» **Teks Sumber**:
+-------+

[OPINI] Rasanya Jadi Millennial yang Gak (Harus) Nonton Film G30S/PKI

Kami dewasa saat masa reformasi...

Pengepungan dan intimidasi pada para peserta acara #AsikAsikAksi di kantor Lembaga Bantuan Hukum (LBH) Indonesia, Minggu (17/9) kemarin menjadi sorotan publik. Bahkan, dalam laporan IDN Times, massa menuding sekumpulan pemuda, aktivis, selebriti sampai orang tua ini menyelenggarakan kegiatan terkait komunisme.

Namun, acara tersebut ternyata hanya pembacaan puisi sampai sharing cerita terkait bagaimana nasib demokrasi di zaman kabinet Kerja milik Joko Widodo. Sayangnya ada saja orang-orang, yang hari Senin (18/9) gak kerja itu, terpancing provaksi, tanpa verifikasi. Alhasil, cekam, menakutkan, sampai-sampai polisi mengeluarkan tembakan gas air mata pun memenuhi headline media nasional.

+-------+

» **Perintah 1**:
Jawablah pertanyaan tentang teks opini ini:
(a) Di kantor lembaga apa acara #AsikAsikAksi diadakan?
(b) Apa saja isi acara tersebut menurut teks opini?
(c) Apa yang dikeluarkan polisi?
Teks opini di atas dan entri sesudahnya merupakan bahan yang terpisah satu sama lain.

» **Bahan Latihan**:
+-------+

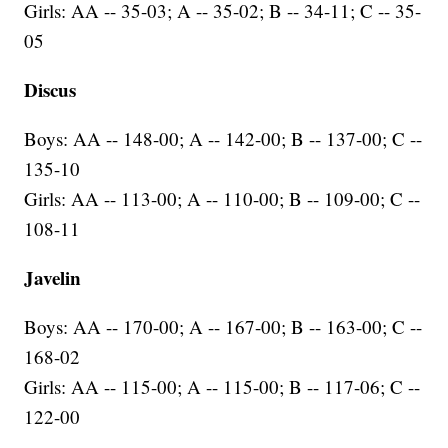
Girls: AA -- 35-03; A -- 35-02; B -- 34-11; C -- 35-
05
Discus
Boys: AA -- 148-00; A -- 142-00; B -- 137-00; C --
135-10
Girls: AA -- 113-00; A -- 110-00; B -- 109-00; C --
108-11
Javelin
Boys: AA -- 170-00; A -- 167-00; B -- 163-00; C --
168-02
Girls: AA -- 115-00; A -- 115-00; B -- 117-06; C --
122-00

+-------+

» **Perintah 2**:
Tulis ulang semua entri di atas dengan mengganti setiap "Girls" menjadi "Putri", tanpa mengubah bagian lainnya. Jangan sertakan gambar dalam hasilnya.

» **Hasil 1**:
(a) Di kantor Lembaga Bantuan Hukum (LBH) Indonesia.
(b) Pembacaan puisi sampai sharing cerita terkait bagaimana nasib demokrasi di zaman kabinet Kerja milik Joko Widodo.
(c) Tembakan gas air mata.

» **Hasil 2**:
Putri: AA -- 35-03; A -- 35-02; B -- 34-11; C -- 35-
05
Discus
Boys: AA -- 148-00; A -- 142-00; B -- 137-00; C --
135-10
Putri: AA -- 113-00; A -- 110-00; B -- 109-00; C --
108-11
Javelin
Boys: AA -- 170-00; A -- 167-00; B -- 163-00; C --
168-02
Putri: AA -- 115-00; A -- 115-00; B -- 117-06; C --
122-00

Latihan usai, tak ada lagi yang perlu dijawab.